Banks should ensure resilient ICT, including cybersecurity, that is subject to protection, detection, response and recovery programmes that are regularly tested, incorporate appropriate situational awareness and convey relevant information to users on a timely basis in order to fully support and facilitate the delivery of the bank’s critical operations.

Defining operational resilience

The paper also includes useful and clear definitions of operational resilience, and important supporting concepts such as critical operations and critical functions. A particularly interesting part of the consultation focuses on measuring operational resilience, where it seeks to identify reliable metrics which can be used to monitor the resilience of an organisation.

Update to the PSMOR

The second consultation is an update to the long-standing principles for the sound management of operational risk (PSMOR), first published in 2003 and subsequently updated in 2011. An update to the PSMOR had been expected for several years and was expected to contain introduction of guidance on ICT risks.

As anticipated, the biggest change is the addition of a new principle – principle number 10 – which focuses on ICT governance and expands the list from 11 to 12:

“Banks should implement robust ICT governance that is consistent with their risk appetite and tolerance statement for operational risk and ensures that their ICT fully supports and facilitates their operations. ICT should be subject to appropriate risk identification, protection, detection, response and recovery programmes that are regularly tested, incorporate appropriate situational awareness, and convey relevant information to users on a timely basis.”

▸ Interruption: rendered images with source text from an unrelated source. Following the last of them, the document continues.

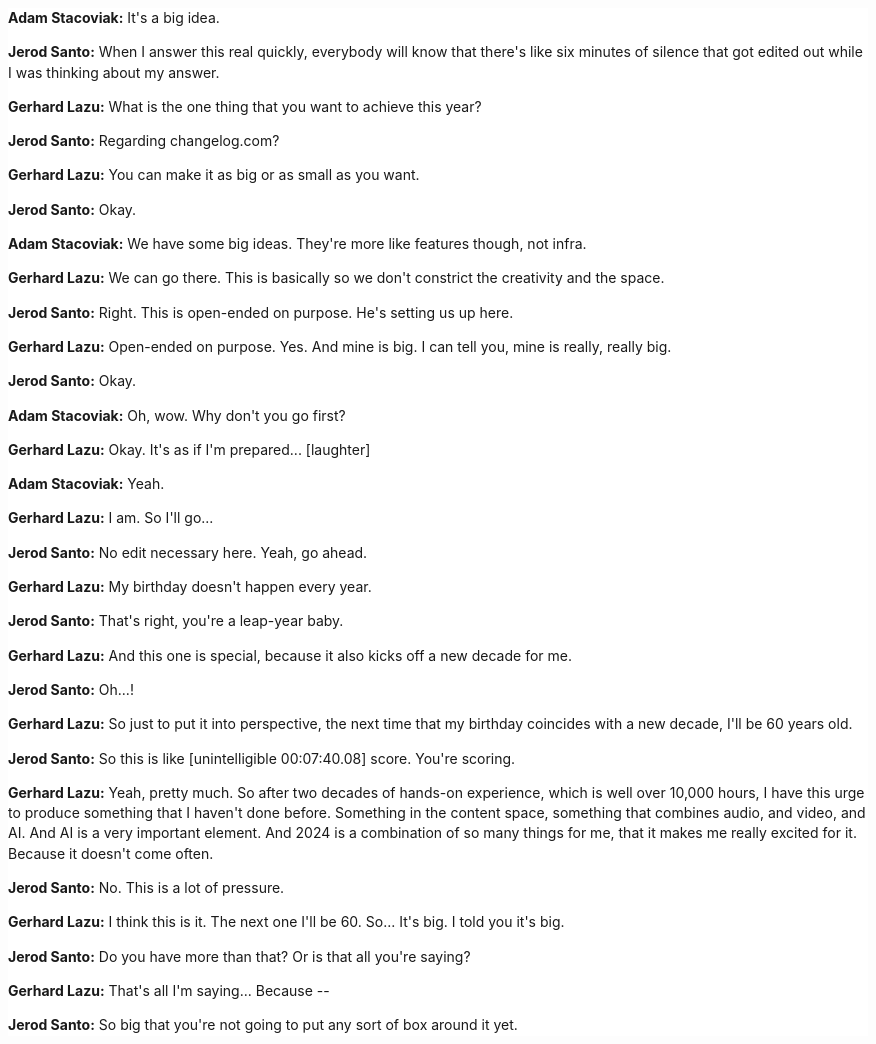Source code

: **Adam Stacoviak:** It's a big idea.

**Jerod Santo:** When I answer this real quickly, everybody will know that there's like six minutes of silence that got edited out while I was thinking about my answer.

**Gerhard Lazu:** What is the one thing that you want to achieve this year?

**Jerod Santo:** Regarding changelog.com?

**Gerhard Lazu:** You can make it as big or as small as you want.

**Jerod Santo:** Okay.

**Adam Stacoviak:** We have some big ideas. They're more like features though, not infra.

**Gerhard Lazu:** We can go there. This is basically so we don't constrict the creativity and the space.

**Jerod Santo:** Right. This is open-ended on purpose. He's setting us up here.

**Gerhard Lazu:** Open-ended on purpose. Yes. And mine is big. I can tell you, mine is really, really big.

**Jerod Santo:** Okay.

**Adam Stacoviak:** Oh, wow. Why don't you go first?

**Gerhard Lazu:** Okay. It's as if I'm prepared... \[laughter\]

**Adam Stacoviak:** Yeah.

**Gerhard Lazu:** I am. So I'll go...

**Jerod Santo:** No edit necessary here. Yeah, go ahead.

**Gerhard Lazu:** My birthday doesn't happen every year.

**Jerod Santo:** That's right, you're a leap-year baby.

**Gerhard Lazu:** And this one is special, because it also kicks off a new decade for me.

**Jerod Santo:** Oh...!

**Gerhard Lazu:** So just to put it into perspective, the next time that my birthday coincides with a new decade, I'll be 60 years old.

**Jerod Santo:** So this is like \[unintelligible 00:07:40.08\] score. You're scoring.

**Gerhard Lazu:** Yeah, pretty much. So after two decades of hands-on experience, which is well over 10,000 hours, I have this urge to produce something that I haven't done before. Something in the content space, something that combines audio, and video, and AI. And AI is a very important element. And 2024 is a combination of so many things for me, that it makes me really excited for it. Because it doesn't come often.

**Jerod Santo:** No. This is a lot of pressure.

**Gerhard Lazu:** I think this is it. The next one I'll be 60. So... It's big. I told you it's big.

**Jerod Santo:** Do you have more than that? Or is that all you're saying?

**Gerhard Lazu:** That's all I'm saying... Because --

**Jerod Santo:** So big that you're not going to put any sort of box around it yet.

There are other smaller changes which give the paper a more contemporary tone, from incorporating change management to broadening of what is considered an operational risk impact (e.g. monitoring of exposures, a change from just monitoring of exposure to loss).

Why are these changes being made?

The committee stated its changes were motivated by a desire to:

  1. Align the principles with the recently finalised Basel III operational risk framework
  2. Update the guidance where needed in the areas of change management and information and communication technologies
  3. Enhance the overall clarity of the principles

Areas for change were informed by the 2014 review of the PSMOR and included:

  1. Risk identification and assessment tools, including risk and control self-assessments (RCSA), key risk indicators, external loss data, business process mapping, comparative analysis, and the monitoring of action plans generated from various operational risk management tools
  2. Change management programmes and processes (and their effective monitoring)
  3. Implementation of the three lines of defence, especially by refining the assignment of roles and responsibilities
  4. Board of directors and senior management oversight
  5. Articulation of operational risk appetite and tolerance statements
  6. Risk disclosures

Next steps for the op risk industry

Both consultations have a submission date of Friday, 6 November 2020. ORX recently published a report on the first industry lessons learnt from coronavirus, which is based on the experiences of our more than 100 member organisations. This study could be useful for institutions responding to the consultation.

Furthermore, we will support our members by facilitating discussions and helping to coordinate industry responses to each consultation if requested by our members. Our recently formed specialist resilience working group and cyber programme will be especially useful in doing this.